TEMPO.CO, Jakarta - Tiga fraksi Dewan Perwakilan Rakyat Daerah DKI Jakarta menyatakan menolak membahas Rancangan Peraturan Daerah tentang Zonasi Wilayah Pesisir dan Pulau-pulau Kecil. "Kami usulkan pembahasan ditunda dahulu," kata Ketua Fraksi Partai Keadilan Sejahtera Selamat Nurdin saat dihubungi, Ahad, 24 Mei 2015.
Menurut dia, sebelum aturan itu dibahas, persoalan yang ada di pantai utara Jakarta, seperti reklamasi dan pencurian pasir, harus diusut dahulu. "Lebih baik eksekutif paparkan saja dahulu permasalahannya," ucapnya.
Selain itu, peraturan zonasi, ujar Selamat, sangat erat kaitannya dengan Raperda Kawasan Pantura, aturan mengenai reklamasi 17 pulau. Jika dibahas terpisah, dia khawatir tidak memecahkan semua persoalan. "Dibahasnya berbarengan."
Ketua Fraksi Partai Demokrat Lucky Prihatta Sastrawiria menilai Raperda Zonasi belum pantas dibahas Dewan. "Naskah akademiknya masih kurang," tuturnya.
Demokrat, kata dia, sepakat membahas jika draft aturan sudah dilengkapi dengan kajian dari pakar. Dia mengaku belum memahami dasar hukum mengenai zonasi laut utara Jakarta.
Pendapat yang sama diungkapkan Ketua Fraksi Partai Gerakan Indonesia Raya Abdul Ghoni, yang menolak membahas aturan itu. Dia menolak karena tersiar kabar bahwa telah terjadi praktek suap dalam rencana pembahasan aturan tersebut. "Indikasinya, ada anggota Dewan yang disuap," kata Ghoni.
Kepala Badan Perencanaan dan Pembangunan Daerah DKI Jakarta Tuty Kusumawati berujar, mengenai reklamasi 17 pulau memang diatur dalam Raperda Pantura. Meski demikian, Raperda Zonasi juga menyinggung soal reklamasi. "Dua aturan ini saling melengkapi," ucapnya.
Pemerintah Provinsi DKI berencana membuat 17 pulau reklamasi di utara Jakarta.
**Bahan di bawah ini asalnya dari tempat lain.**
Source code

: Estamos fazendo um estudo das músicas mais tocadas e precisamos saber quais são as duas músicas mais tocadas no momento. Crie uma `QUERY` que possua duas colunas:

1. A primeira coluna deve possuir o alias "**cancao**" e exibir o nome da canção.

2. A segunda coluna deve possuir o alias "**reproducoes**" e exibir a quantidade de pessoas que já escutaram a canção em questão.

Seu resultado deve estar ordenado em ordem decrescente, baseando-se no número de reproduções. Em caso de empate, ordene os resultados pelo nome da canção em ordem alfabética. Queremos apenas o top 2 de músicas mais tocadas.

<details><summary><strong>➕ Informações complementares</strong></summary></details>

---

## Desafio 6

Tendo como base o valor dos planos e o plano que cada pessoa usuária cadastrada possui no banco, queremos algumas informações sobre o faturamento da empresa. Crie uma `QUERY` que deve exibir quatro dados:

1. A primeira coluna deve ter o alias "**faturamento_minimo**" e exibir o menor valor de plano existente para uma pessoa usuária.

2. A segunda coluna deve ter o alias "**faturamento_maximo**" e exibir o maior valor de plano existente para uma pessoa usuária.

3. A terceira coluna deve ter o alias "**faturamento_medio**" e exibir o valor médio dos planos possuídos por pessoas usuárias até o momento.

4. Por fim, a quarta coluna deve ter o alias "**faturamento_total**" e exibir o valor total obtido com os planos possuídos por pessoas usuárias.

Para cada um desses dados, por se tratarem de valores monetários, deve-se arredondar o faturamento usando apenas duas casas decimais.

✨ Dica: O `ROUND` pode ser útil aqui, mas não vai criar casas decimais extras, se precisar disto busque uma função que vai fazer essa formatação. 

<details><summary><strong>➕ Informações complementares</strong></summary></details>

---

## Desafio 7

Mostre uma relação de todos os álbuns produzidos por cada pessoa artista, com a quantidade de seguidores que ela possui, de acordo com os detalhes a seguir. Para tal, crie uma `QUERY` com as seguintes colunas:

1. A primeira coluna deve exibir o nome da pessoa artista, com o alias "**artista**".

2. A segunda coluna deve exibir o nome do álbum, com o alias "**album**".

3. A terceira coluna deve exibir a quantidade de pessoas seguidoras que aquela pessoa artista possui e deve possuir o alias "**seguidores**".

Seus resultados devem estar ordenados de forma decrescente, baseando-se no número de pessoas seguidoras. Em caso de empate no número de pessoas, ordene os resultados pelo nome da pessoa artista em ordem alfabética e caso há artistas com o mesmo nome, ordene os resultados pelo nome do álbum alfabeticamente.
Untuk merealisasikan rencana itu, pemerintah membuat dua aturan, yakni Raperda Zonasi dan Raperda Pantura, sebagai payung hukum reklamasi.
Dua aturan tersebut menyempurnakan aturan lama, yaitu Peraturan Gubernur Nomor 121 Tahun 2012 tentang Penataan Kawasan Reklamasi.